3 thoughts on “Jesus Process Members Announced

  1. I don’t care for the phrase “atheist fundamentalist” but there’s some fundamentalist type thinking going on among some mythicists and their followers. I signal out three blatantly obvious areas.

    1) A fellow that I have tangled with online states that since Christians have historically been pathological liars and/or delusional, everything in the Bible should be presumed false until proven true!! (The discussion was with reference to the autobiographical statements in Paul’s letters. I pointed out there were specific red flags to indicated some of the letters attributed to Paul were forgeries, and specific red flags to indicate fictionalization in the Gospels, but no specific red flags re Paul’s accounts of his missionary journeys.) One could not even suspend judgment- it should be presumed false.

    2) Discrediting the miracles of Jesus is not evidence that Jesus didn’t exist. This is clearly putting the cart before the horse. Yes, there are contradictions in the Resurrection and Virgin Birth stories, and counter-historical assertions in the latter, but that has no bearing on whether Jesus existed.

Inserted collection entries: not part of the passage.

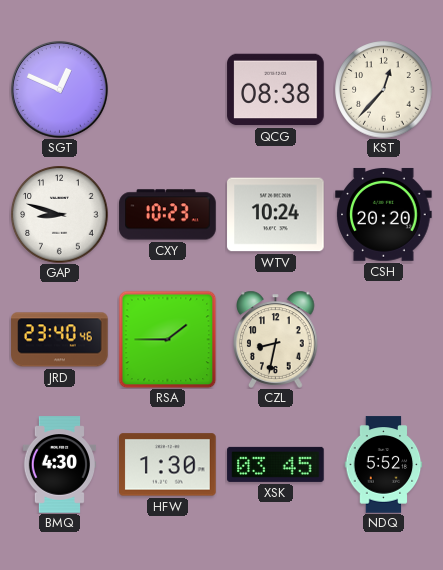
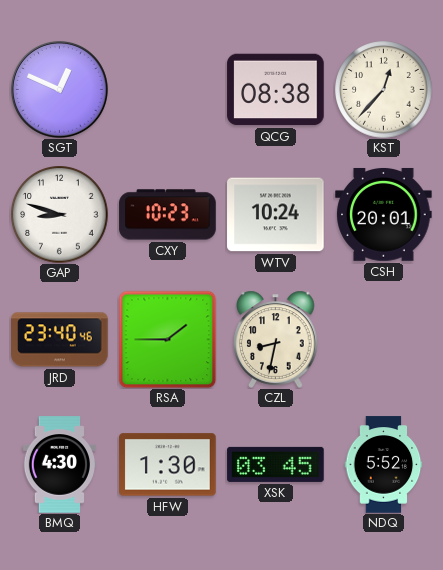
CSH: 20:20 -> 20:01
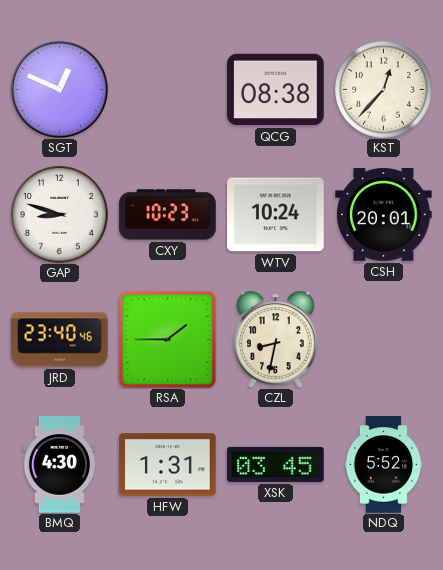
HFW: 1:30 -> 1:31
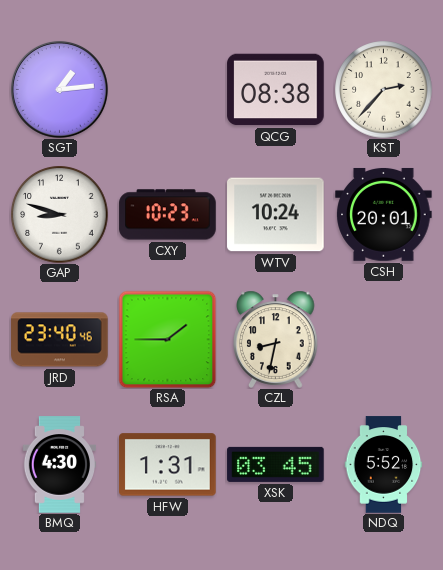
SGT: 12:49 -> 1:14
KST: 12:37 -> 2:37
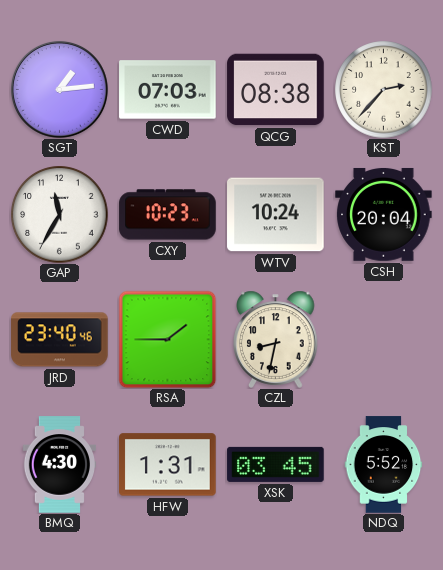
CWD: none -> 07:03
GAP: 8:48 -> 11:35
CSH: 20:01 -> 20:04
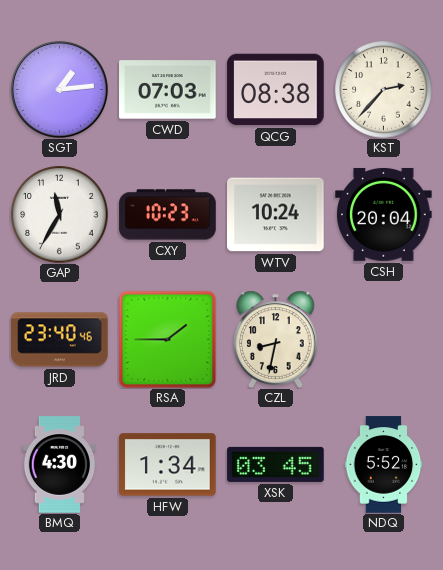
HFW: 1:31 -> 1:34
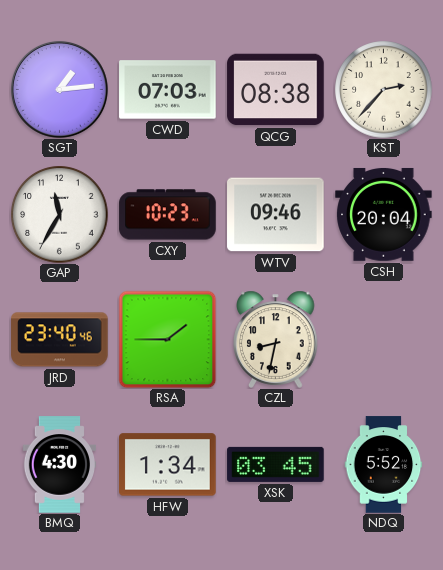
WTV: 10:24 -> 09:46
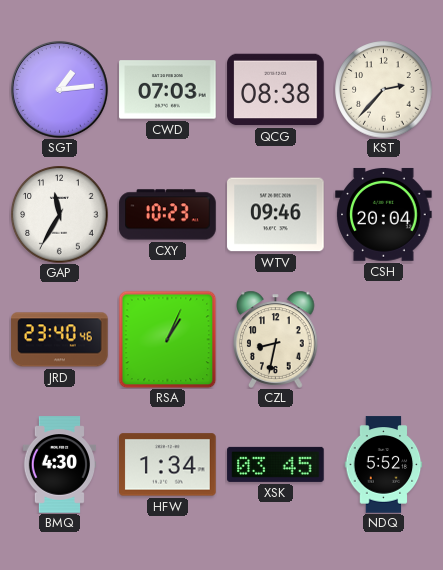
RSA: 1:45 -> 1:04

    3) Richard Dawkins is not really a mythicist, but he has more than once made the naive statement that the substitutionary atonement of Jesus is the “central point” of the New Testament. The New Testament does not have any clear explanation of why Jesus’ death is atoning, and at least two of the Synoptic Gospels (Mark and Matthew) never mention it at all. There are at least three or four competing theologies overlayed on each other in the New Testament. and IMO what emerged in Western Christianity is a mangled synthesis of these. Many don’t seem to realize the importance of this for discussing and analyzing the exact nature of Christian origins, other than a general glee that this helps to discredit Christianity.